The more I looked at casync, the more obvious it became that it’s designed for a different use-case (delivering full filesystem images), and, while close, wasn’t quite what I needed.


zsync approaches the problem a completely different way, by requiring you to use an rsyncable compression format (gzip –rsyncable is suggested), splitting it into chunks and then storing the chunk locations in a separate index file. Unfortunately, it also sends a separate http request for each chunk that it downloads.

Add to that the fact that zsync is unmaintained and somewhat buggy, and I didn’t really feel like it was the best option. I did find out later that OpenSUSE uses zsync for their metadata, but they put all the new records at the end of their metadata files, which reduces the number of ranges (and, therefore, the number of http requests).


After looking at the drawbacks of both formats, I decided to create a completely new file format, with one major design difference and one major implementation difference compared to both casync and zsync.

Unlike both casync and zsync, zchunk files are completely self-contained. For zsync, you need the archive and its separate index, while casync requires that each chunk be stored in separate files alongside the index. Casync’s method fit its use-case, and zsync’s method works, given that it’s meant to be a way of extending what you can do with already-created files, though it’s hobbled by the fact that you have to intentionally use special flags to make compressed files that give good deltas.

The downside of having a separate index is that you have to make sure the index stays with the file it’s pointing to, and, since we’re creating a new format, there wasn’t much point in keeping the index separate.

The implementation difference is the ability that zchunk has to combine range requests into one http request, a rarely used http feature that is part of the spec. Zsync could theoretically add this feature, but casync can’t because it downloads separate files.

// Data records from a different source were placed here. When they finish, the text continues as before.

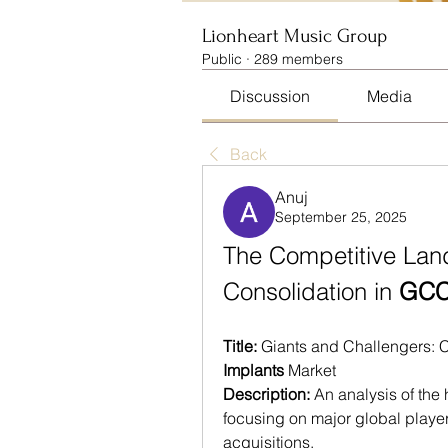
Lionheart Music Group
Public
·
289 members
Discussion
Media
Back
Anuj
September 25, 2025
The Competitive Lan
Consolidation in 
GCC 
Title:
 Giants and Challengers: 
Implants
 Market
Description:
 An analysis of the
focusing on major global players
acquisitions.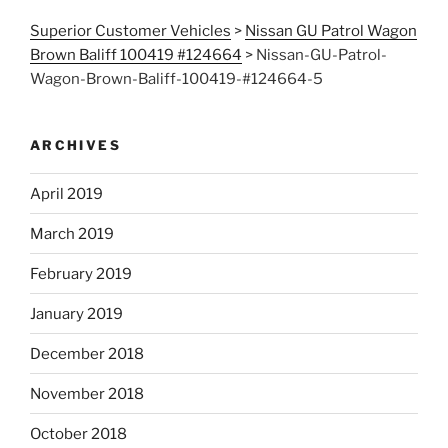
Superior Customer Vehicles
>
Nissan GU Patrol Wagon
Brown Baliff 100419 #124664
>
Nissan-GU-Patrol-
Wagon-Brown-Baliff-100419-#124664-5
ARCHIVES
April 2019
March 2019
February 2019
January 2019
December 2018
November 2018
October 2018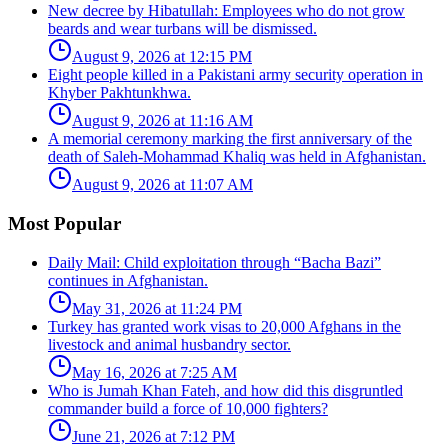
New decree by Hibatullah: Employees who do not grow
beards and wear turbans will be dismissed.
August 9, 2026 at 12:15 PM
Eight people killed in a Pakistani army security operation in
Khyber Pakhtunkhwa.
August 9, 2026 at 11:16 AM
A memorial ceremony marking the first anniversary of the
death of Saleh-Mohammad Khaliq was held in Afghanistan.
August 9, 2026 at 11:07 AM
Most Popular
Daily Mail: Child exploitation through “Bacha Bazi”
continues in Afghanistan.
May 31, 2026 at 11:24 PM
Turkey has granted work visas to 20,000 Afghans in the
livestock and animal husbandry sector.
May 16, 2026 at 7:25 AM
Who is Jumah Khan Fateh, and how did this disgruntled
commander build a force of 10,000 fighters?
June 21, 2026 at 7:12 PM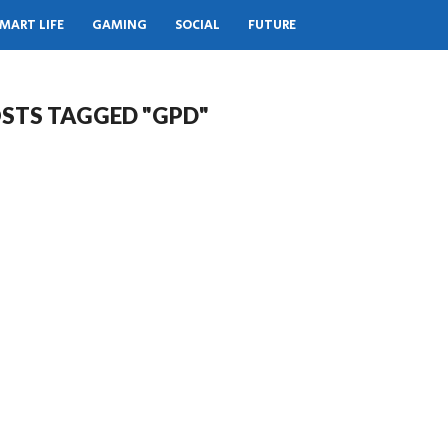
MART LIFE
GAMING
SOCIAL
FUTURE
OSTS TAGGED "GPD"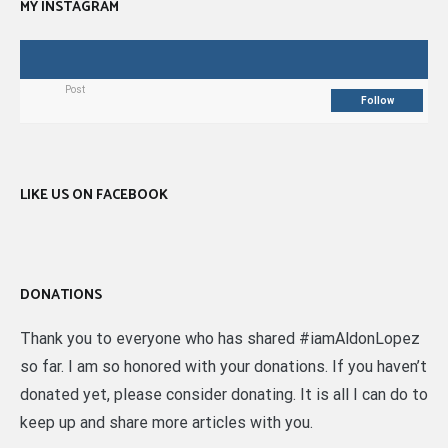
MY INSTAGRAM
Post
Follow
LIKE US ON FACEBOOK
DONATIONS
Thank you to everyone who has shared #iamAldonLopez
so far. I am so honored with your donations. If you haven’t
donated yet, please consider donating. It is all I can do to
keep up and share more articles with you.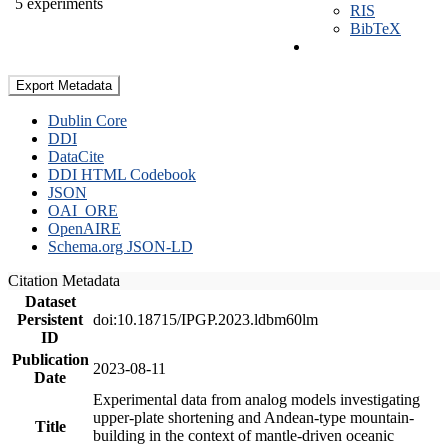
5 experiments
RIS
BibTeX
Export Metadata
Dublin Core
DDI
DataCite
DDI HTML Codebook
JSON
OAI_ORE
OpenAIRE
Schema.org JSON-LD
Citation Metadata
Dataset
Persistent
doi:10.18715/IPGP.2023.ldbm60lm
ID
Publication
2023-08-11
Date
Experimental data from analog models investigating
upper-plate shortening and Andean-type mountain-
Title
building in the context of mantle-driven oceanic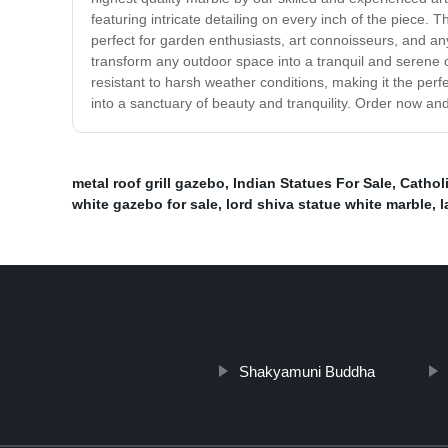
featuring intricate detailing on every inch of the piece.
perfect for garden enthusiasts, art connoisseurs, and an
transform any outdoor space into a tranquil and serene oa
resistant to harsh weather conditions, making it the perfe
into a sanctuary of beauty and tranquility. Order now and
metal roof grill gazebo
,
Indian Statues For Sale
,
Cathol
white gazebo for sale
,
lord shiva statue white marble
,
l
Shakyamuni Buddha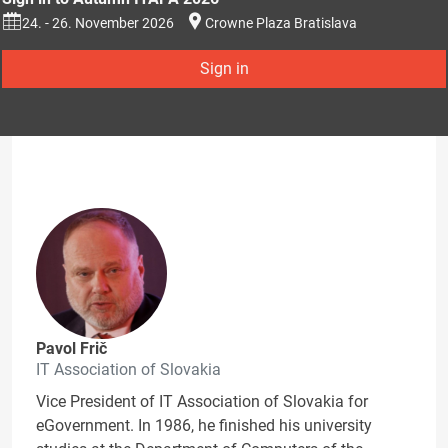
24. - 26. November 2026
Crowne Plaza Bratislava
Sign in
Pavol Frič
IT Association of Slovakia
Vice President of IT Association of Slovakia for
eGovernment. In 1986, he finished his university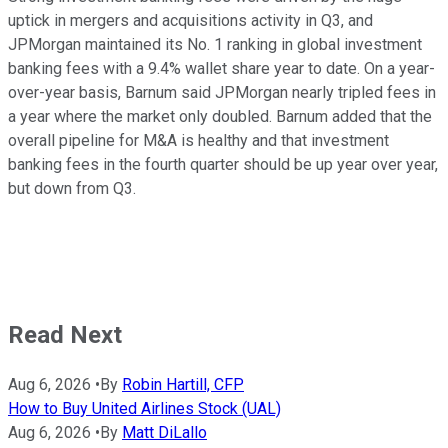
uptick in mergers and acquisitions activity in Q3, and
JPMorgan maintained its No. 1 ranking in global investment
banking fees with a 9.4% wallet share year to date. On a year-
over-year basis, Barnum said JPMorgan nearly tripled fees in
a year where the market only doubled. Barnum added that the
overall pipeline for M&A is healthy and that investment
banking fees in the fourth quarter should be up year over year,
but down from Q3.
Read Next
Aug 6, 2026
•
By
Robin Hartill, CFP
How to Buy United Airlines Stock (UAL)
Aug 6, 2026
•
By
Matt DiLallo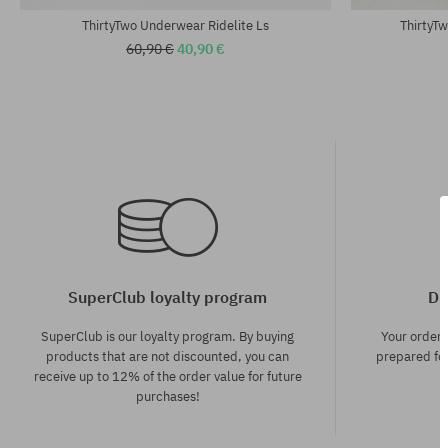
ThirtyTwo Underwear Ridelite Ls
ThirtyT
60,90 €
40,90 €
SuperClub loyalty program
Di
SuperClub is our loyalty program. By buying
Your order
products that are not discounted, you can
prepared for
receive up to 12% of the order value for future
purchases!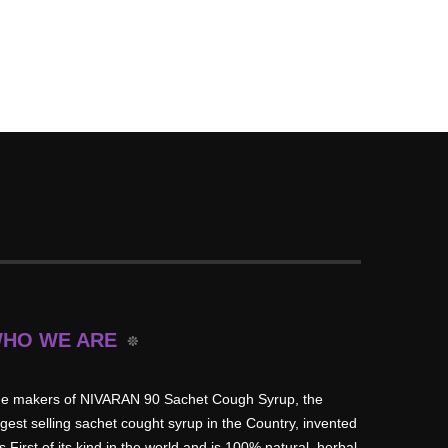
HO WE ARE
e makers of NIVARAN 90 Sachet Cough Syrup, the
rgest selling sachet cought syrup in the Country, invented
is First of its kind in the world and is 100% natural, herbal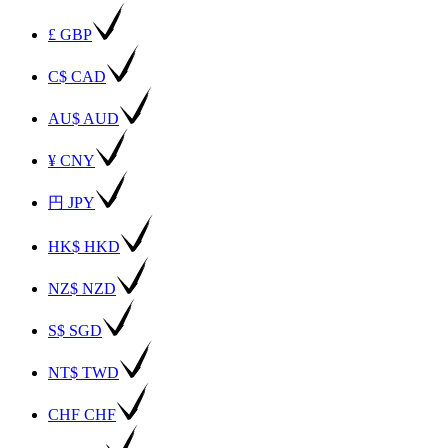
£ GBP
C$ CAD
AU$ AUD
¥ CNY
円 JPY
HK$ HKD
NZ$ NZD
S$ SGD
NT$ TWD
CHF CHF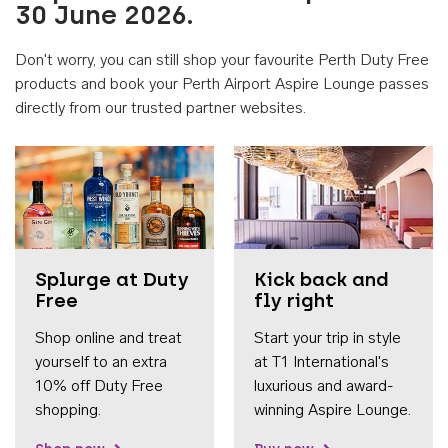
30 June 2026.
Don't worry, you can still shop your favourite Perth Duty Free
products and book your Perth Airport Aspire Lounge passes
directly from our trusted partner websites.
Accessib
Splurge at Duty
Kick back and
Free
fly right
Shop online and treat
Start your trip in style
yourself to an extra
at T1 International's
10% off Duty Free
luxurious and award-
shopping.
winning Aspire Lounge.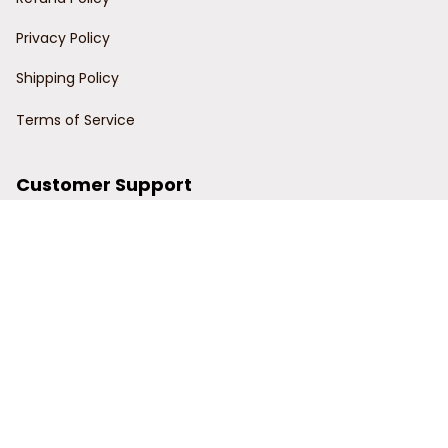
Privacy Policy
Shipping Policy
Terms of Service
Customer Support
Order Tracking
Contact Us
About Us
© 2024 Power Wy.
DMCA Report
| English (EN) | USD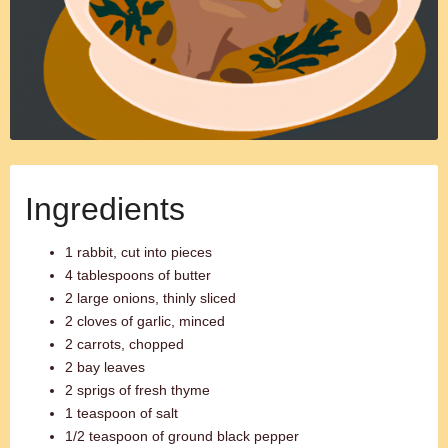
Ingredients
1 rabbit, cut into pieces
4 tablespoons of butter
2 large onions, thinly sliced
2 cloves of garlic, minced
2 carrots, chopped
2 bay leaves
2 sprigs of fresh thyme
1 teaspoon of salt
1/2 teaspoon of ground black pepper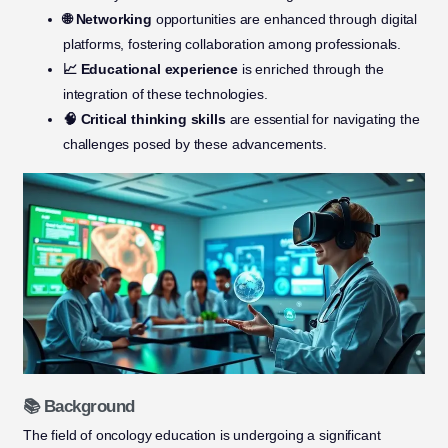
🌐 Networking
opportunities are enhanced through digital
platforms, fostering collaboration among professionals.
📈 Educational experience
is enriched through the
integration of these technologies.
🧠 Critical thinking skills
are essential for navigating the
challenges posed by these advancements.
📚 Background
The field of oncology education is undergoing a significant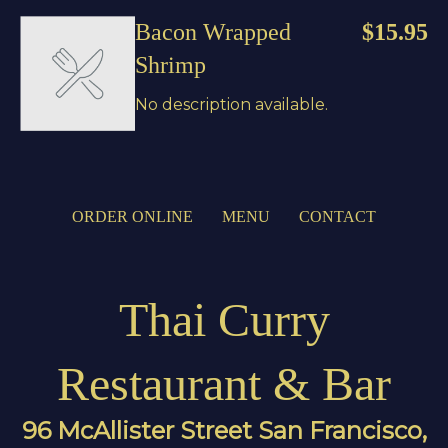
Bacon Wrapped
$15.95
Shrimp
No description available.
ORDER ONLINE
MENU
CONTACT
Thai Curry
Restaurant & Bar
96 McAllister Street San Francisco,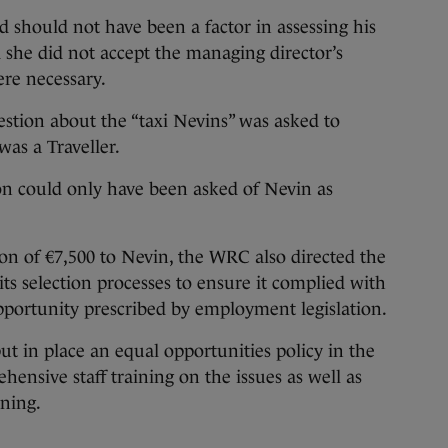
 should not have been a factor in assessing his
d she did not accept the managing director’s
ere necessary.
estion about the “taxi Nevins” was asked to
as a Traveller.
ion could only have been asked of Nevin as
n of €7,500 to Nevin, the WRC also directed the
ts selection processes to ensure it complied with
opportunity prescribed by employment legislation.
ut in place an equal opportunities policy in the
ensive staff training on the issues as well as
ining.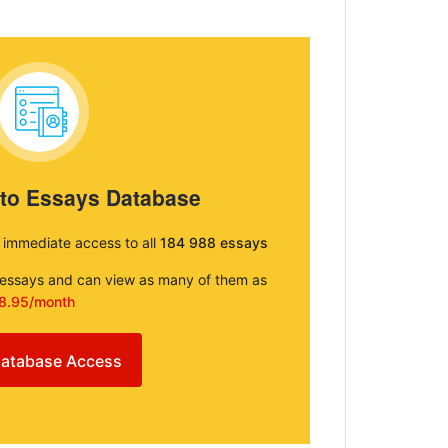
 to Essays Database
e immediate access to all
184 988 essays
e essays and can view as many of them as
8.95/month
atabase Access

Zchunk will automatically combine its range requests into the largest number that the server will handle (the nginx default is 256 range requests in a single http request, while Apache’s default is to support unlimited range requests), send them as one http request, and then split the response into the correct chunks.

The zchunk format is also designed to store optional GPG keys, so zchunk files will be able to be signed and verified without needing to store the signature in a separate file.

What still needs work in zchunk

  • The C API for downloading needs to be finalized. I’m leaning towards not actually providing an API for downloading, but rather providing functions to generate the range requests and providing a callback that re-assembles the downloaded data into the correct chunks
  • Full test cases need to be written
  • GPG signature integration needs to be written
  • Python extensions need to be written

What’s needed to get zchunk-enabled Fedora repositories

  • I’ve written patches for createrepo_c that allow it to generate zchunk metadata, but it needs some work to make sure there are test cases for all the code
  • I’ve written a patch for libsolv that allows it to read zchunk files, but I still need to submit it for review
  • I’ve started on the work to get librepo to download zchunk metadata, but I’m not finished yet.